* **Problem**: Reproduce exactly only the lines from the line that holds "2 недели тому назад" to the line that holds "นายกสภาการพยาบ", inclusive, in the listing below, and please leave out every picture.

* **Provided data**:
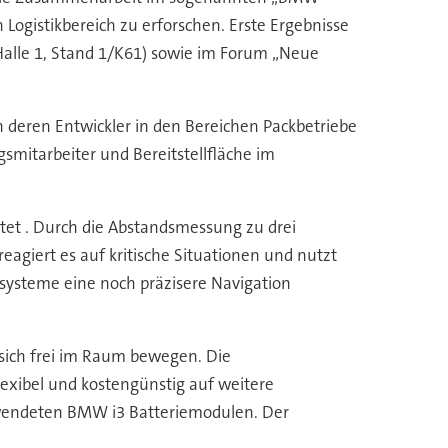
n Logistikbereich zu erforschen. Erste Ergebnisse
Halle 1, Stand 1/K61) sowie im Forum „Neue
 deren Entwickler in den Bereichen Packbetriebe
gsmitarbeiter und Bereitstellfläche im
tet . Durch die Abstandsmessung zu drei
agiert es auf kritische Situationen und nutzt
ysteme eine noch präzisere Navigation
 sich frei im Raum bewegen. Die
xibel und kostengünstig auf weitere
erwendeten BMW i3 Batteriemodulen. Der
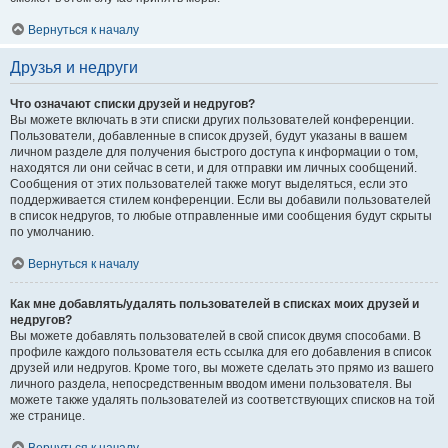
Вернуться к началу
Друзья и недруги
Что означают списки друзей и недругов?
Вы можете включать в эти списки других пользователей конференции.
Пользователи, добавленные в список друзей, будут указаны в вашем
личном разделе для получения быстрого доступа к информации о том,
находятся ли они сейчас в сети, и для отправки им личных сообщений.
Сообщения от этих пользователей также могут выделяться, если это
поддерживается стилем конференции. Если вы добавили пользователей
в список недругов, то любые отправленные ими сообщения будут скрыты
по умолчанию.
Вернуться к началу
Как мне добавлять/удалять пользователей в списках моих друзей и
недругов?
Вы можете добавлять пользователей в свой список двумя способами. В
профиле каждого пользователя есть ссылка для его добавления в список
друзей или недругов. Кроме того, вы можете сделать это прямо из вашего
личного раздела, непосредственным вводом имени пользователя. Вы
можете также удалять пользователей из соответствующих списков на той
же странице.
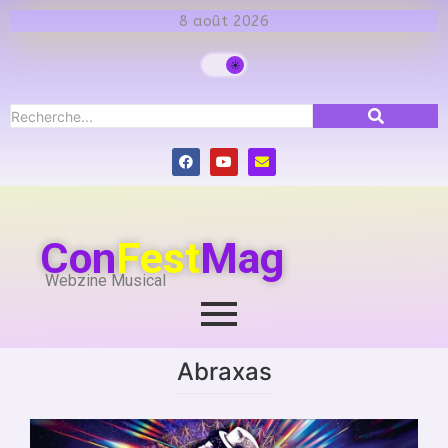
8 août 2026
Con
Fest
Mag
Webzine Musical
Abraxas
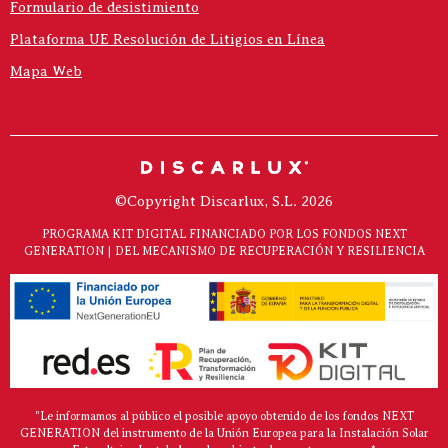
Formulario de desistimiento
Plataforma UE Resolución de Litigios en Línea
Mapa Web
©Copyright Discarlux, S.L. 2026
PROGRAMA KIT DIGITAL FINANCIADO POR LOS FONDOS NEXT
GENERATION | DEL MECANISMO DE RECUPERACIÓN Y RESILIENCIA
"Le informamos al público el posible apoyo obtenido de los fondos NEXT
GENERATION del instrumento de la Unión Europea para la Instalación Solar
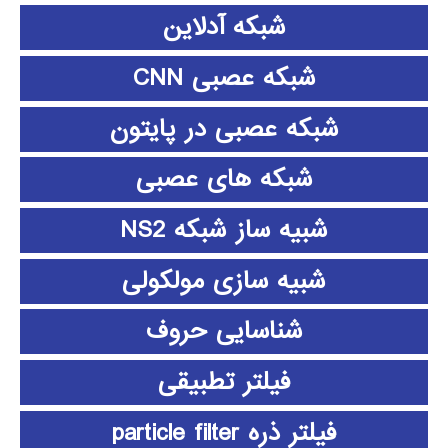
شبکه آدلاین
شبکه عصبی CNN
شبکه عصبی در پایتون
شبکه های عصبی
شبیه ساز شبکه NS2
شبیه سازی مولکولی
شناسایی حروف
فیلتر تطبیقی
فیلتر ذره particle filter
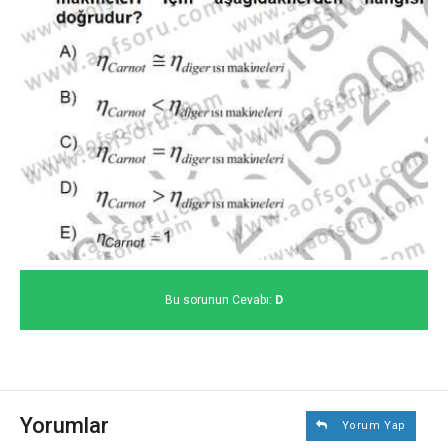
Bu sorunun Cevabı:
D
Yorumlar
Yorum Yap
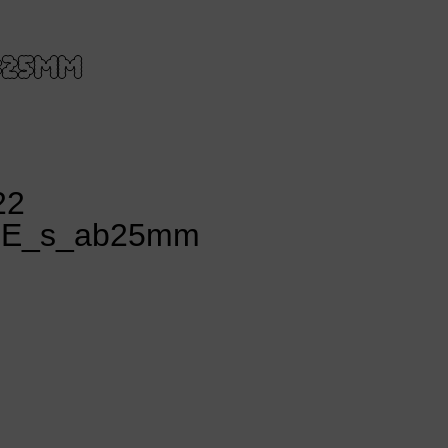
AB25MM
22
_GRE_s_ab25mm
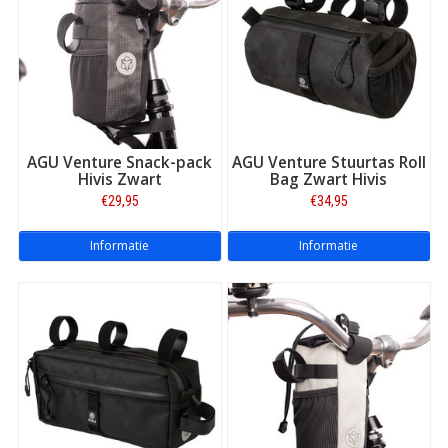
AGU Venture Snack-pack
AGU Venture Stuurtas Roll
Hivis Zwart
Bag Zwart Hivis
€29,95
€34,95
Informatie
Informatie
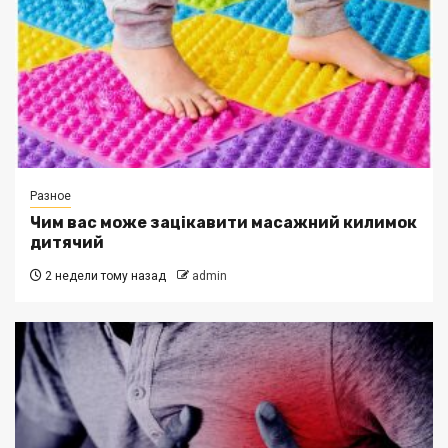
Разное
Чим вас може зацікавити масажний килимок
дитячий
2 недели тому назад
admin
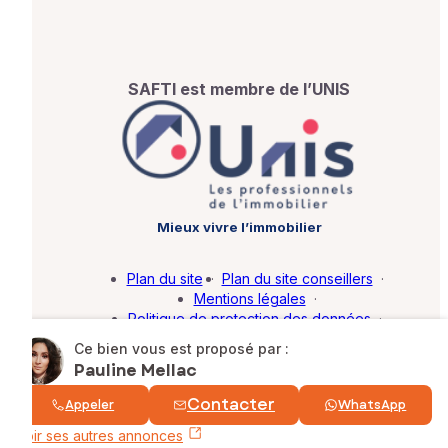
SAFTI est membre de l’UNIS
Mieux vivre l’immobilier
Plan du site
·
Plan du site conseillers
·
Mentions légales
·
Politique de protection des données
·
Barème d'honoraires
·
Paramétrer mes cookies
Ce bien vous est proposé par :
Pauline Mellac
© SAFTI 2026. Tous droits réservés.
Contacter
Appeler
WhatsApp
Voir ses autres annonces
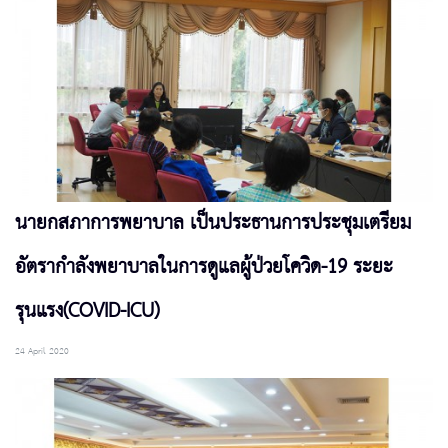
นายกสภาการพยาบาล เป็นประธานการประชุมเตรียม
อัตรากำลังพยาบาลในการดูแลผู้ป่วยโควิด-19 ระยะ
รุนแรง(COVID-ICU)
24 April 2020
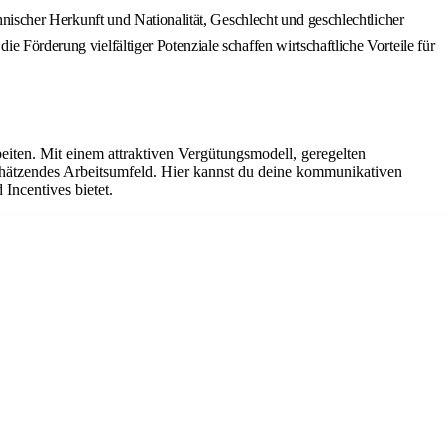
thnischer Herkunft und Nationalität, Geschlecht und geschlechtlicher
e Förderung vielfältiger Potenziale schaffen wirtschaftliche Vorteile für
iten. Mit einem attraktiven Vergütungsmodell, geregelten
chätzendes Arbeitsumfeld. Hier kannst du deine kommunikativen
Incentives bietet.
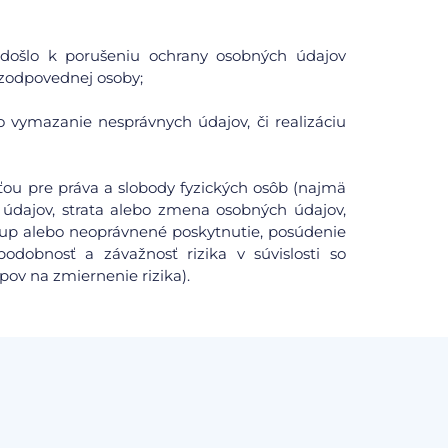
či došlo k porušeniu ochrany osobných údajov
zodpovednej osoby;
o vymazanie nesprávnych údajov, či realizáciu
ou pre práva a slobody fyzických osôb (najmä
údajov, strata alebo zmena osobných údajov,
tup alebo neoprávnené poskytnutie, posúdenie
odobnosť a závažnosť rizika v súvislosti so
pov na zmiernenie rizika).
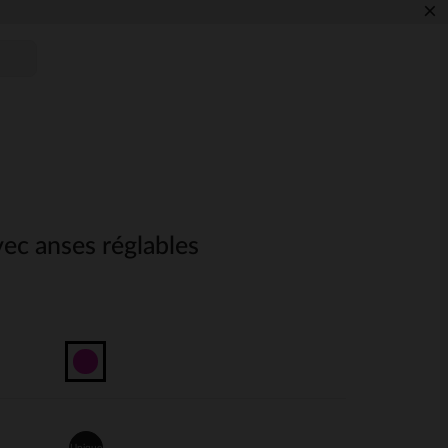
×
ec anses réglables
Unique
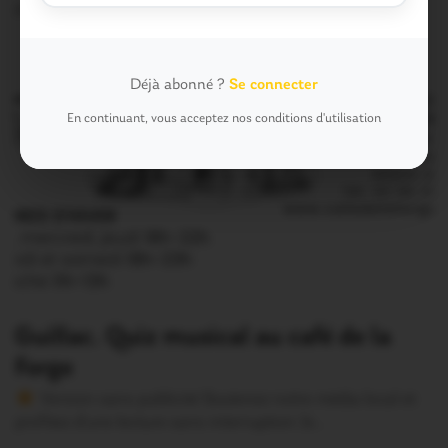
profitez d’une lecture sans interruption Je…
Déjà abonné ?
Se connecter
En continuant, vous acceptez nos conditions d'utilisation
Guillac. Quiz musical au café de la
Forge
Version sans publicité Soutenez notre média local et
profitez d’une lecture sans interruption Je…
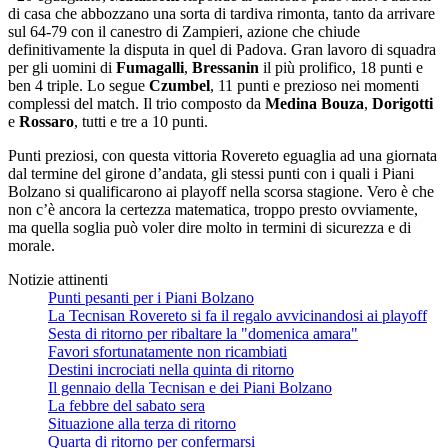
di casa che abbozzano una sorta di tardiva rimonta, tanto da arrivare
sul 64-79 con il canestro di Zampieri, azione che chiude
definitivamente la disputa in quel di Padova. Gran lavoro di squadra
per gli uomini di
Fumagalli
,
Bressanin
il più prolifico, 18 punti e
ben 4 triple. Lo segue
Czumbel
, 11 punti e prezioso nei momenti
complessi del match. Il trio composto da
Medina Bouza
,
Dorigotti
e
Rossaro
, tutti e tre a 10 punti.
Punti preziosi, con questa vittoria Rovereto eguaglia ad una giornata
dal termine del girone d’andata, gli stessi punti con i quali i Piani
Bolzano si qualificarono ai playoff nella scorsa stagione. Vero è che
non c’è ancora la certezza matematica, troppo presto ovviamente,
ma quella soglia può voler dire molto in termini di sicurezza e di
morale.
Notizie attinenti
Punti pesanti per i Piani Bolzano
La Tecnisan Rovereto si fa il regalo avvicinandosi ai playoff
Sesta di ritorno per ribaltare la "domenica amara"
Favori sfortunatamente non ricambiati
Destini incrociati nella quinta di ritorno
Il gennaio della Tecnisan e dei Piani Bolzano
La febbre del sabato sera
Situazione alla terza di ritorno
Quarta di ritorno per confermarsi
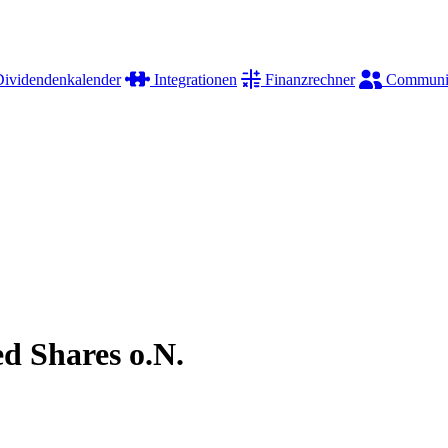
ividendenkalender
Integrationen
Finanzrechner
Communi
d Shares o.N.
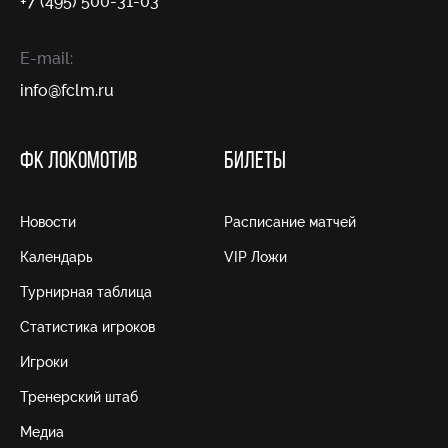
+7 (495) 500-31-03
E-mail:
info@fсlm.ru
ФК ЛОКОМОТИВ
БИЛЕТЫ
Новости
Расписание матчей
Календарь
VIP Ложи
Турнирная таблица
Статистика игроков
Игроки
Тренерский штаб
Медиа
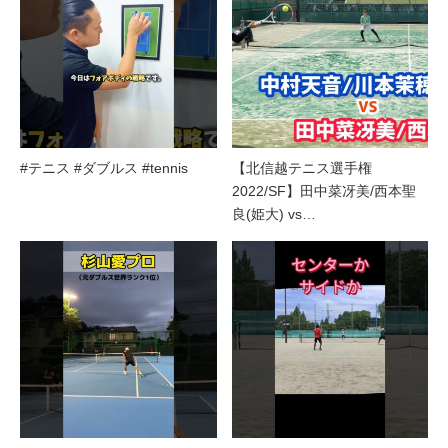
#テニス #ダブルス #tennis
【北信越テニス選手権
2022/SF】田中菜冴美/西本聖
良(姫大) vs…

* **Response box**:
2 недели тому назад
admin
SAFTI est membre de l’UNIS
Mieux vivre l’immobilier
Plan du site
·
Plan du site conseillers
·
Mentions légales
·
Politique de protection des données
·
Barème d'honoraires
·
Paramétrer mes cookies
Ce bien vous est proposé par :
Pauline Mellac
© SAFTI 2026. Tous droits réservés.
Contacter
Appeler
WhatsApp
Voir ses autres annonces
นายกสภาการพยาบาล เป็นประธานการประชุมเตรียม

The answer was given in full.